Thông tin xuất bản: United States : Journal of applied clinical medical physics , 2025

Mô tả vật lý:

Bộ sưu tập: NCBI

ID: 702091

BACKGROUND: Abdominal multi-organ segmentation remains a challenging task. Semi-supervised domain adaptation (SSDA) has emerged as an innovative solution. However, SSDA frameworks based on UNet struggle to capture multi-scale and global information. PURPOSE: Our work aimed to propose a novel SSDA method to achieve more accurate abdominal multi-organ segmentation with limited labeled target domain data, which has a superior ability to capture the multi-scale features and integrate local and global information effectively. METHODS: The proposed network is based on UNet. In the encoder part, a scale-aware with domain-specific batch normalization (SAD) module is integrated to adaptively extract multi-scale features and to get better generalization across source and target domains. In the bottleneck part, a global-local fusion (GLF) module is utilized for capturing and integrating both local and global information. They are integrated into the framework of self-ensembling mean-teacher (SE-MT) to enhance the model's capability to learn common features across source and target domains. RESULTS: To validate the performance of the proposed model, we evaluated it on the public CHAOS and BTCV datasets. For CHAOS, the proposed method obtains an average DSC of 88.97% and ASD of 1.12 mm with only 20% labeled target data. For BTCV, it achieves an average DSC of 88.95% and ASD of 1.13 mm with 20% labeled target data. Compared with the state-of-the-art methods, DSC and ASD increased by at least 0.72% and 0.33 mm on CHAOS, 1.29% and 0.06 mm on BTCV, respectively.
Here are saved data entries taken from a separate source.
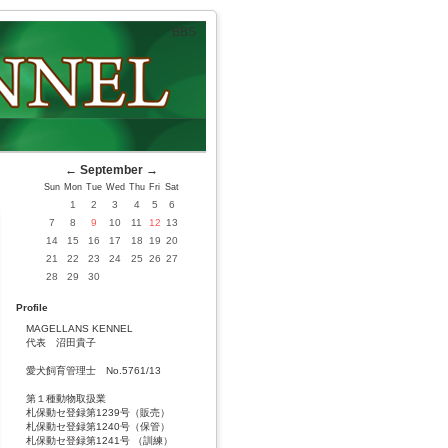
BBS
←
September
→
Sun
Mon
Tue
Wed
Thu
Fri
Sat
1
2
3
4
5
6
7
8
9
10
11
12
13
14
15
16
17
18
19
20
21
22
23
24
25
26
27
28
29
30
Profile
MAGELLANS KENNEL
代表 沼田貴子
愛犬飼育管理士 No.5761/13
第１種動物取扱業
札保動セ登録第1239号（販売）
札保動セ登録第1240号（保管）
札保動セ登録第1241号 （訓練）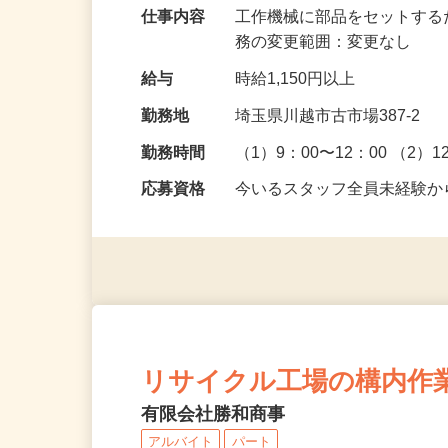
仕事内容
工作機械に部品をセットする
務の変更範囲：変更なし
給与
時給1,150円以上
勤務地
埼玉県川越市古市場387-2
勤務時間
（1）9：00〜12：00 （2）1
応募資格
今いるスタッフ全員未経験か
リサイクル工場の構内作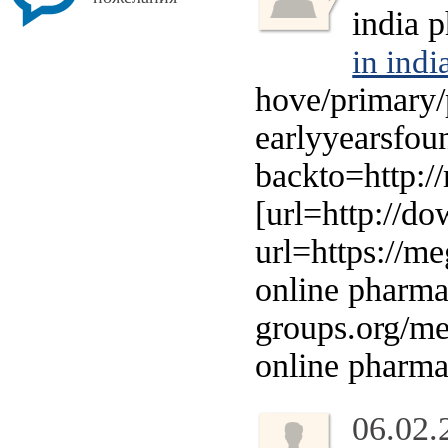
india 
in indi
hove/primary/
earlyyearsfou
backto=http:
[url=http://d
url=https://m
online pharma
groups.org/m
online pharmac
06.02.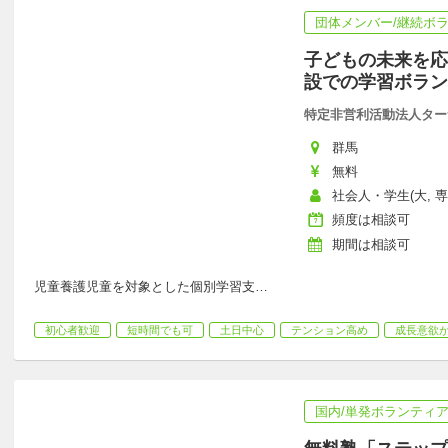
団体メンバー/継続ボ
子どもの未来を応
設での学習ボラン
特定非営利活動法人ター
群馬
無料
社会人・学生(大, 専
頻度は相談可
期間は相談可
児童養護児童を対象とした個別学習支
…
初心者歓迎
短時間でも可
土日中心
テンション高め
成長意欲
国内/単発ボランティ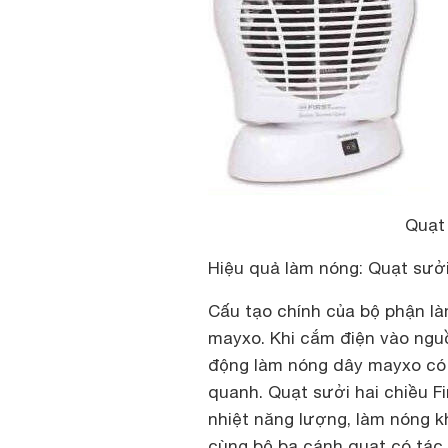
Quạt 
Hiệu quả làm nóng: Quạt sưởi
Cấu tạo chính của bộ phận là
mayxo. Khi cắm điện vào nguồ
động làm nóng dây mayxo có b
quanh. Quạt sưởi hai chiều F
nhiệt năng lượng, làm nóng k
cùng bộ ba cánh quạt có tác 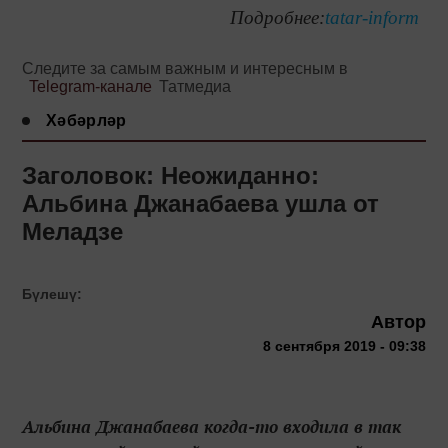
Подробнее:
tatar-inform
Следите за самым важным и интересным в
Telegram-канале
Татмедиа
Хәбәрләр
Заголовок: Неожиданно:
Альбина Джанабаева ушла от
Меладзе
Бүлешү:
Автор
8 сентября 2019 - 09:38
Альбина Джанабаева когда-то входила в так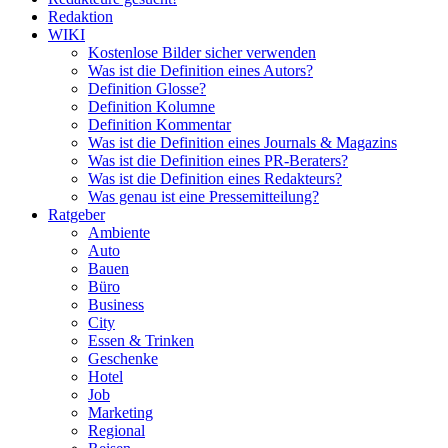
Redaktion
WIKI
Kostenlose Bilder sicher verwenden
Was ist die Definition eines Autors?
Definition Glosse?
Definition Kolumne
Definition Kommentar
Was ist die Definition eines Journals & Magazins
Was ist die Definition eines PR-Beraters?
Was ist die Definition eines Redakteurs?
Was genau ist eine Pressemitteilung?
Ratgeber
Ambiente
Auto
Bauen
Büro
Business
City
Essen & Trinken
Geschenke
Hotel
Job
Marketing
Regional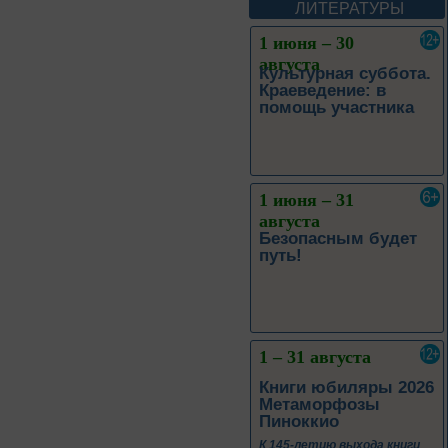
Леоновича Таривердиева
ЛИТЕРАТУРЫ
1 июня – 30
августа
Культурная суббота.
Краеведение: в
помощь участника
1 июня – 31
августа
Безопасным будет
путь!
1 – 31 августа
Книги юбиляры 2026
Метаморфозы
Пиноккио
К 145-летию выхода книги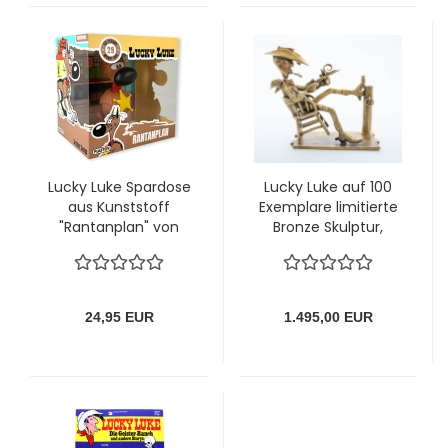
Lucky Luke Spardose
Lucky Luke auf 100
aus Kunststoff
Exemplare limitierte
"Rantanplan" von
Bronze Skulptur,
Plastoy
Motiv schaukelt und
holzschnitzend
24,95 EUR
1.495,00 EUR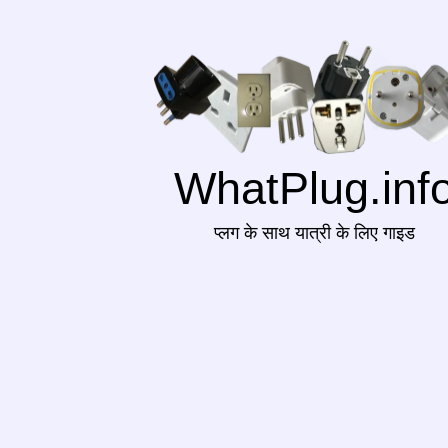
WhatPlug.inf
प्लग के साथ यात्री के लिए गाइड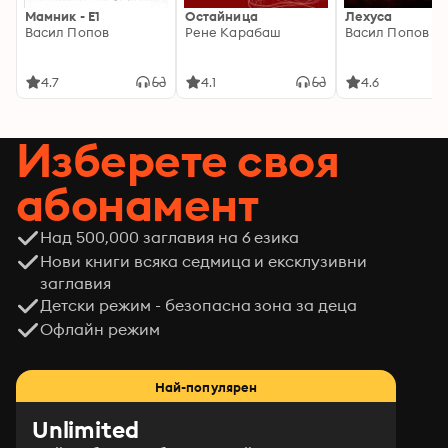
Мамник - E1
Остайница
Лехуса
Васил Попов
Рене Карабаш
Васил Попов
4.7
4.1
4.6
Изберете своя
абонамент
Над 500,000 заглавия на 6 езика
Нови книги всяка седмица и ексклузивни
заглавия
Детски режим - безопасна зона за деца
Офлайн режим
Най-популярен
Unlimited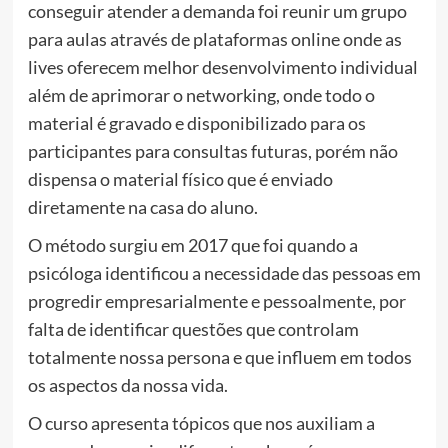
conseguir atender a demanda foi reunir um grupo
para aulas através de plataformas online onde as
lives oferecem melhor desenvolvimento individual
além de aprimorar
o
networking, onde todo
o
material é gravado e disponibilizado para os
participantes para consultas futuras, porém nã
o
dispensa
o
material físico que é enviado
diretamente na casa do aluno.
O
método surgiu em 2017 que foi quando a
psicóloga identificou a necessidade das pessoas em
progredir empresarialmente e pessoalmente, por
falta de identificar questões que controlam
totalmente nossa persona e que influem em todos
os aspectos da nossa vida.
O
curso apresenta tópicos que nos auxiliam a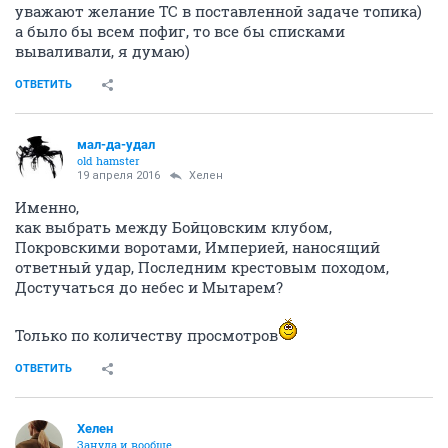
уважают желание ТС в поставленной задаче топика)
а было бы всем пофиг, то все бы списками
вываливали, я думаю)
ОТВЕТИТЬ
мал-да-удал
old hamster
19 апреля 2016
Хелен
Именно,
как выбрать между Бойцовским клубом,
Покровскими воротами, Империей, наносящий
ответный удар, Последним крестовым походом,
Достучаться до небес и Мытарем?
Только по количеству просмотров
ОТВЕТИТЬ
Хелен
Зануда и вообще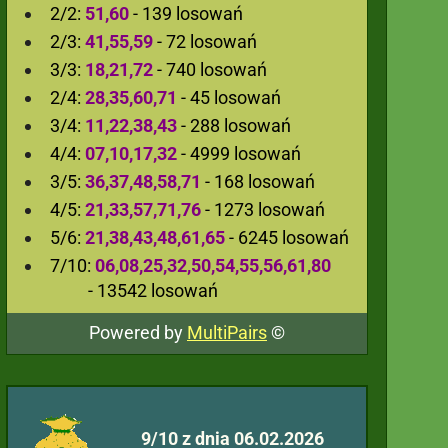
2/2:
51,60
- 139 losowań
2/3:
41,55,59
- 72 losowań
3/3:
18,21,72
- 740 losowań
2/4:
28,35,60,71
- 45 losowań
3/4:
11,22,38,43
- 288 losowań
4/4:
07,10,17,32
- 4999 losowań
3/5:
36,37,48,58,71
- 168 losowań
4/5:
21,33,57,71,76
- 1273 losowań
5/6:
21,38,43,48,61,65
- 6245 losowań
7/10:
06,08,25,32,50,54,55,56,61,80
- 13542 losowań
Powered by
MultiPairs
©
9/10 z dnia 06.02.2026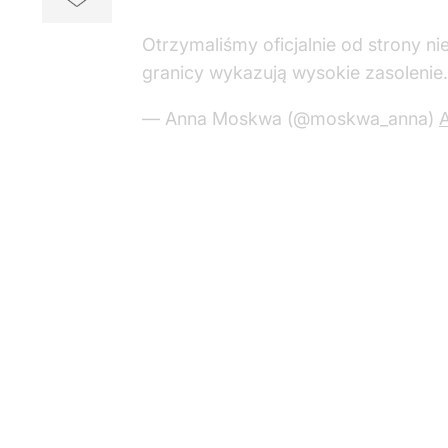
Otrzymaliśmy oficjalnie od strony ni
granicy wykazują wysokie zasolenie
— Anna Moskwa (@moskwa_anna)
A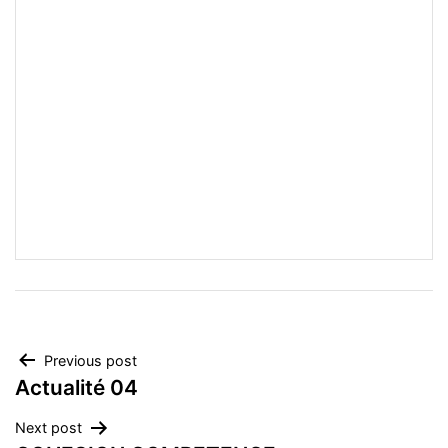
Navigation
Previous post
Actualité 04
de
Next post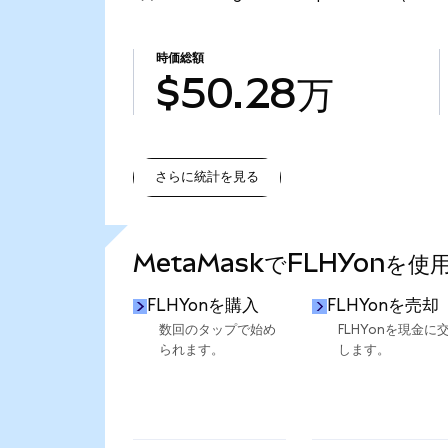
時価総額
$50.28万
さらに統計を見る
さらに統計を見る
MetaMaskでFLHYonを
FLHYonを購入
FLHYonを売却
数回のタップで始め
FLHYonを現金に
られます。
します。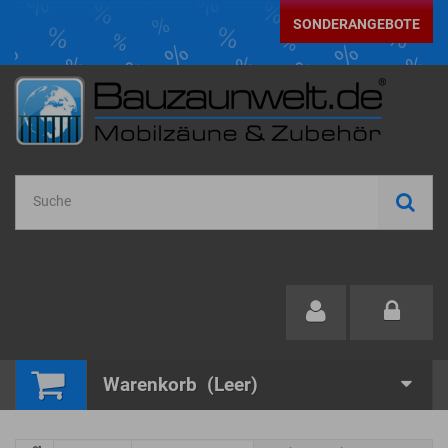
SONDERANGEBOTE
Warenkorb
(Leer)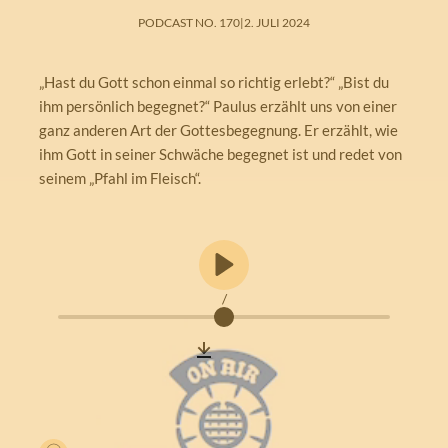
PODCAST NO. 170
|
2. JULI 2024
„Hast du Gott schon einmal so richtig erlebt?“ „Bist du
ihm persönlich begegnet?“ Paulus erzählt uns von einer
ganz anderen Art der Gottesbegegnung. Er erzählt, wie
ihm Gott in seiner Schwäche begegnet ist und redet von
seinem „Pfahl im Fleisch“.
/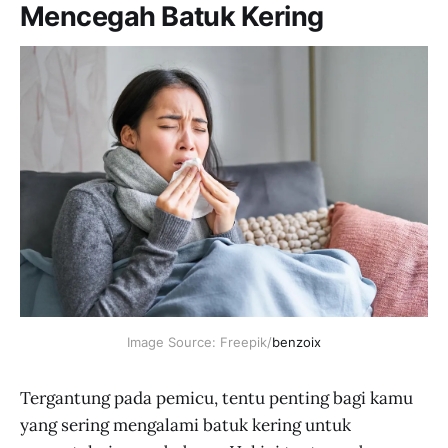
Mencegah Batuk Kering
cicilan - Hanya di
JakartaNotebook.com.
Image Source: Freepik/
benzoix
Tergantung pada pemicu, tentu penting bagi kamu
yang sering mengalami batuk kering untuk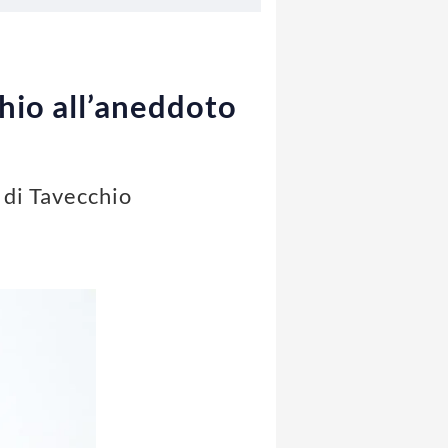
chio all’aneddoto
 di Tavecchio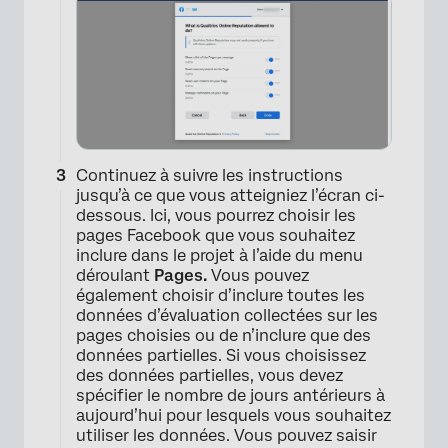
Continuez à suivre les instructions
jusqu’à ce que vous atteigniez l’écran ci-
dessous. Ici, vous pourrez choisir les
pages Facebook que vous souhaitez
inclure dans le projet à l’aide du menu
déroulant
Pages.
Vous pouvez
également choisir d’inclure toutes les
données d’évaluation collectées sur les
pages choisies ou de n’inclure que des
données partielles. Si vous choisissez
des données partielles, vous devez
spécifier le nombre de jours antérieurs à
aujourd’hui pour lesquels vous souhaitez
utiliser les données. Vous pouvez saisir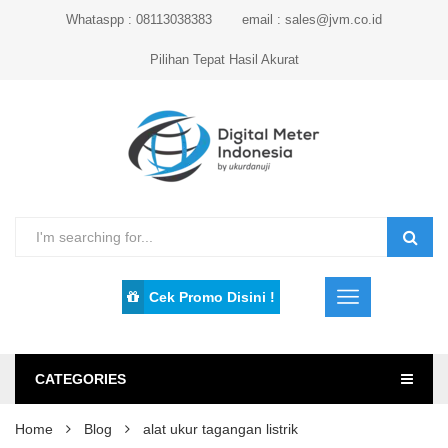
Whataspp : 08113038383
email : sales@jvm.co.id
Pilihan Tepat Hasil Akurat
Cek Promo Disini !
CATEGORIES
Home
Blog
alat ukur tagangan listrik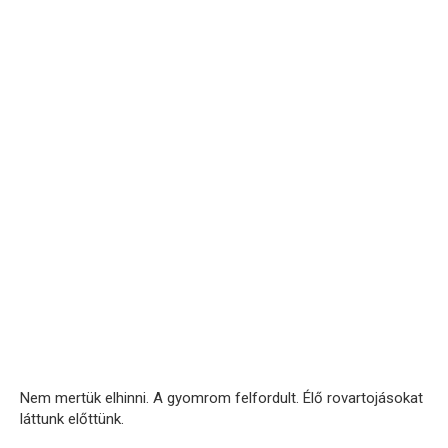
Nem mertük elhinni. A gyomrom felfordult. Élő rovartojásokat
láttunk előttünk.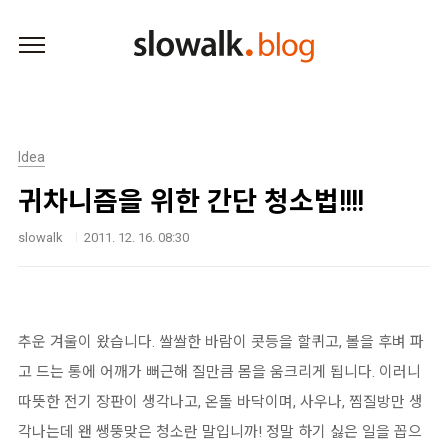
본문 바로가기
Idea
귀차니즘을 위한 간단 청소법!!!!
slowalk
2011. 12. 16. 08:30
추운 겨울이 왔습니다. 쌀쌀한 바람이 콧등을 할퀴고, 볼을 후벼 파
고 드는 통에 어깨가 뻐근해 질만큼 몸을 움크리게 됩니다. 이러니
따뜻한 전기 장판이 생각나고, 온돌 바닥이며, 사우나, 찜질방만 생
각나는데 왠 쌩뚱맞은 청소란 말입니까! 정말 하기 싫은 일을 꼽으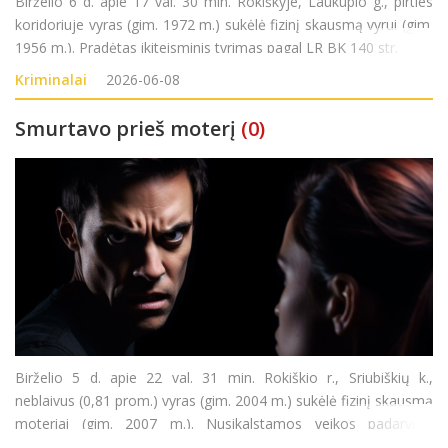
Birželio 6 d. apie 17 val. 30 min. Rokiškyje, Laukupio g., pirties
koridoriuje vyras (gim. 1972 m.) sukėlė fizinį skausmą vyrui (gim.
1956 m.). Pradėtas ikiteisminis tyrimas pagal LR BK 140 str.
Kriminalai
2026-06-08
Smurtavo prieš moterį
(0)
Birželio 5 d. apie 22 val. 31 min. Rokiškio r., Sriubiškių k.,
neblaivus (0,81 prom.) vyras (gim. 2004 m.) sukėlė fizinį skausmą
moteriai (gim. 2007 m.). Nusikalstamos veikos padarymu
įtariamas vyras sulaikytas. Pradėtas ikiteisminis tyrimas pagal LR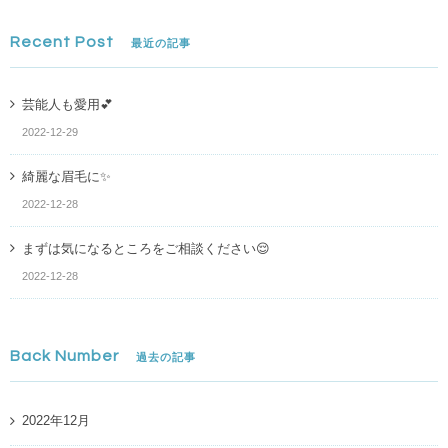
Recent Post
最近の記事
芸能人も愛用💕
2022-12-29
綺麗な眉毛に✨
2022-12-28
まずは気になるところをご相談ください😌
2022-12-28
Back Number
過去の記事
2022年12月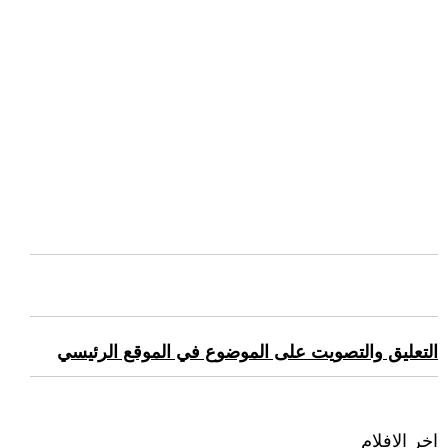
التعليق والتصويت على الموضوع في الموقع الرئيسي
اخر الافلام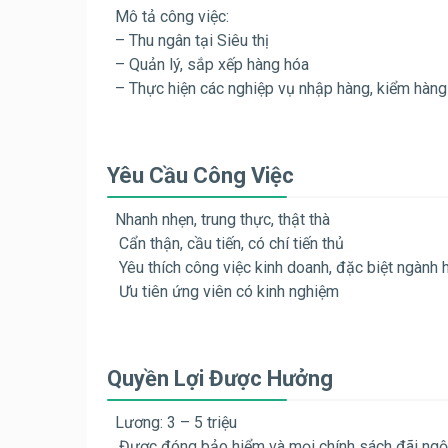
Mô tả công việc:
– Thu ngân tại Siêu thị
– Quản lý, sắp xếp hàng hóa
– Thực hiện các nghiệp vụ nhập hàng, kiểm hàng
Yêu Cầu Công Việc
Nhanh nhẹn, trung thực, thật thà
Cẩn thận, cầu tiến, có chí tiến thủ
Yêu thích công việc kinh doanh, đặc biệt ngành 
Ưu tiên ứng viên có kinh nghiệm
Quyền Lợi Được Hưởng
Lương: 3 – 5 triệu
Được đóng bảo hiểm và mọi chính sách đãi ngộ,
Ablation studies were also conducted to verify the contribution of each component of the model. The proposed method achieves a DSC improvement of 3.17% over the baseline with 20% labeled target data. CONCLUSION: The proposed SSDA method for abdominal multi-organ segmentation has a powerful ability to extract multi-scale and more global features, significantly improving segmentation accuracy and robustness.